Watching "Adopted," I felt a little like Ebenezer Scrooge witnessing the slow parade of ghosts of Christmases past, present, and future. I remembered the dark moment Scrooge stood perched at the edge of what would prove to be his grave, afraid to peer over and confront the worst.



Was Jen's fate my daughter's fate? Our fate? There was still time. What more could I, can I do, here in the present, to re-cast our future?

I'm being a tad melodramatic. But there's no denying Jen's story is tragic. By all appearances, her parents were loving, well meaning people. It took great courage for Jen as well as her parents to allow the film makers into their home, to share their story, and offer the seeds of hard-won wisdom.

I think there were two distinctly different issues at stake for Jen.

The first problem was that Jen was never encouraged or given the opportunity to recognize her own unique story -- and losses -- as a separate, legitimate reality apart from her adoptive parents' story -- their journey and joy in adopting and raising their daughter. Jen sensed her sadness and grief at losing her birth parents posed a threat or, at the very least, would prove hurtful to her parents. So she bottled up her sadness. As she grew older, as the pain persisted, she tried to numb it, then medicate it away.

As a community, as adoptive parents, we've learned how important it is to help our children own and process their stories -- including their losses. We live with the irony that our children's greatest loss is the basis for our joy: their presence in our lives. As threatening as that may feel, we have to support our children, to help them grieve one family so they are free to celebrate the next. Jen's experience is, in part, a desperate cry for this recognition and validation.

The second issue Jen wrestled with is, I think, even more complex.

Jen’s well meaning parents failed to recognize and address the challenges that come with being a mixed race family. To be fair, I think the Feros followed the beliefs of their generation. Once you adopted, you treated your child as if s/he were -- had always been -- your own. Love and acceptance trumped dislocation or differences. To acknowledge the rift or difference threatened the fantasy the bond could be re-made, perfect and whole. So families didn’t discuss abandonment, adoption -- or race. Korean adult adoptees like Jen have taught us the price of this denial.

Listening to Jen, I couldn’t help wondering if her struggle to fit in was unique to her experience as a transracial adoptee – or part of the broader experience of persons of color, of racial, ethnic, and religious minorities in this country.
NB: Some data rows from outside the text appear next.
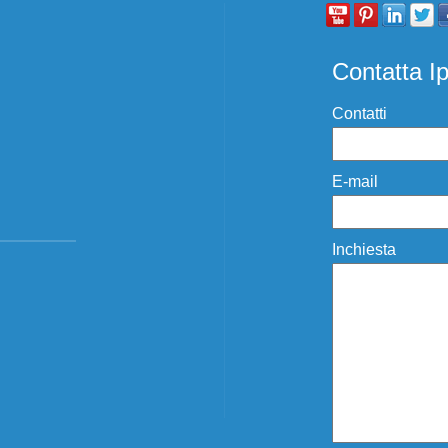
Contatta I
Contatti
E-mail
Inchiesta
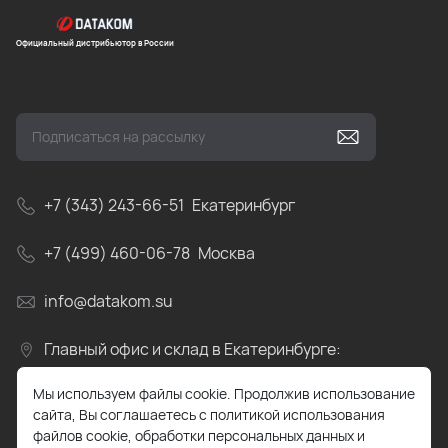
Официальный дистрибьютор в России
+7 (343) 243-66-51
Екатеринбург
+7 (499) 460-06-78
Москва
info@datakom.su
Главный офис и склад в Екатеринбурге:
Свердловская область, пос.Прохладный, ул.
Мы используем файлы cookie. Продолжив использование
Весовая, д.4
сайта, Вы соглашаетесь с политикой использования
файлов cookie, обработки персональных данных и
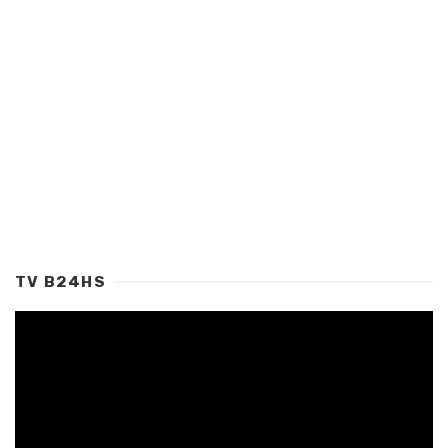
TV B24HS
Tocador
de
vídeo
Friends of mine raised by immigrant parents, Chinese, Japanese, Spanish, Italian, Polish, and Russian, have shared childhood memories of not fitting in, of being the outsider, living betwixt and between two cultures, the culture of their parents' generation versus that of the American school yard and the media. Those of my friends who were happiest seemed to have found a way to mix and move comfortably in both worlds, having made their peace, even taking pride in a hybrid identity.

Is it possible Jens’ struggles to fit in were more authentically Korean American, or Asian American, than she realized?

As for adoptive parents, how many of us truly acknowledge, or understand that, when we adopt a child of another race, we become a family of color?

When I first made my decision to adopt my daughter, I threw myself into reading and learning everything I could about China. I developed a deep, one could argue naïvely romantic fascination for its difficult history, politics, and people. Now, as much as I know it’s helpful to give my daughter a sense of pride in her birth country, I see there are many more layers to my job.

White adoptive parents have only known the world of white privilege. We have no idea what it feels like to walk about in someone else’s skin, to enter a classroom, apply for a job, shop at the local mall or museum, wander a city street and greet the world with a face that isn’t Euro American -- but is Asian American, Latin American, or African American.